SELECTED EXTRACT:
· · ·

Unless you’ve been sleeping under a rock (one of my favorite expressions, just because I love the basic premise of someone missing big news because they were snoozing in a quarry), you’ve probably seen how rapidly Chappell Roan has blown up in the last several months. I won’t say I heard it first — I am a bandwagon fan, I have unapologetically jumped on board the express train to Midwest Princess territory and I will be pretending like I know everything about her. No, I won’t go full fangirl on you here — I did that recently about Sabrina Carpenter, however — but I will say this: After seeing her live twice, I can confirm that she’s as good as everyone is saying she is.
I’ve been going to see live music since I was about eight years old. My first concert was at Blossom Music Center in Cuyahoga Falls, Ohio, the kind of place where half the audience sits in an amphitheater and the other half sits in the grass and everyone has to walk approximately three miles through an open field at the end of the show to find their car. I went with my parents and a few of my aunts, my mother’s sisters who I idolized and one of whom had the distinct pleasure of being shit on by my kid brother right before we left for the show. Luckily there was a change of clothes available. I dressed in an all white outfit, a white T-shirt and white culottes my mom had to buy for me in the Sears women’s section because I was such a large child, and much like my wardrobe I felt extremely ~adult~ for being allowed to go — I played my “Something to Talk About” cassette on repeat in the days leading up to the concert and sang to the mirror in my elasticated waist jorts, the tiny lesbian within me stirring awake long before I knew what to do with her.

· · ·

Keypoint coordinate data
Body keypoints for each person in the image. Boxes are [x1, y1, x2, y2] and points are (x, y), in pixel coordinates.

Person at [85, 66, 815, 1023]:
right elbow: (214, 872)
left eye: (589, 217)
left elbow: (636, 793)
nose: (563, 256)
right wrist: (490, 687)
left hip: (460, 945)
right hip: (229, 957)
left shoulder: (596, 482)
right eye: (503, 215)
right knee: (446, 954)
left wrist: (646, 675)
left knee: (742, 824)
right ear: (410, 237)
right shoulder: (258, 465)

· · ·

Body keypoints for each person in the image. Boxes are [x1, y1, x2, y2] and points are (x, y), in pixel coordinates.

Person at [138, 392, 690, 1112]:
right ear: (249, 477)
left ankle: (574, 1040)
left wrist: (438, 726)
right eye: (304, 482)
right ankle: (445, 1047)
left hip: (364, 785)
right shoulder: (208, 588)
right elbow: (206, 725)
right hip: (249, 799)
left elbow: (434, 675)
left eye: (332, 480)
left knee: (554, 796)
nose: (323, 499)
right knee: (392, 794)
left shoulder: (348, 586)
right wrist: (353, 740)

· · ·

WHAT TO DO:
**1)** Duplicate the Chappell Roan essay word for word, starting at "Unless you’ve been" and ending at "saying she is.".
**2)** Go on with the Chappell Roan essay, picking up right after its final sentence.

ANSWERS TO THE EXERCISE:
**1)**
Unless you’ve been sleeping under a rock (one of my favorite expressions, just because I love the basic premise of someone missing big news because they were snoozing in a quarry), you’ve probably seen how rapidly Chappell Roan has blown up in the last several months. I won’t say I heard it first — I am a bandwagon fan, I have unapologetically jumped on board the express train to Midwest Princess territory and I will be pretending like I know everything about her. No, I won’t go full fangirl on you here — I did that recently about Sabrina Carpenter, however — but I will say this: After seeing her live twice, I can confirm that she’s as good as everyone is saying she is.

**2)**
I will never forget that concert, but over the years seeing live music became a bit more fraught. Around 15, I started dating a boy on the wrestling team who was extremely into ska music. He didn’t play an instrument but all his friends did, and we’d spend our free time at Cleveland clubs like The Odeon and the Beachland Ballroom, watching his friends compete in various battles of the bands and pretending that every shitty little ska-punk band from South Euclid was about to be the next Less Than Jake (whatever that meant). I felt conflicted at the time: Dirty clubs and loud live shows made me feel rebellious and independent and like I was doing something sneaky, like I was claiming something for myself. Then again, I fucking hated ska music. I hated the aesthetic, I hated the skanking, I hated the fact that my boyfriend spiked his hair with wood glue and I hated all the girls with baby bangs and checkered Vans who I assumed were cooler than me but actually were just bitches.
Eventually, however, I befriended one of those bitches, around the same time that I got dumped by the boyfriend — not for a ska girl, which would have confirmed all my deepest darkest fears about myself, but for a gymnast who went to the same school as him. Fine, I guess. Anyways, the bitchy girl I befriended was named was Lauren, she was a year older than me and had long dark hair she kept awash with maroon using Feria Chocolate Cherry. She smoked Marlboro menthols and drove a Jeep had all kinds of shitty boyfriends and was regularly displeased with basically everything. Looking back, I think I loved her.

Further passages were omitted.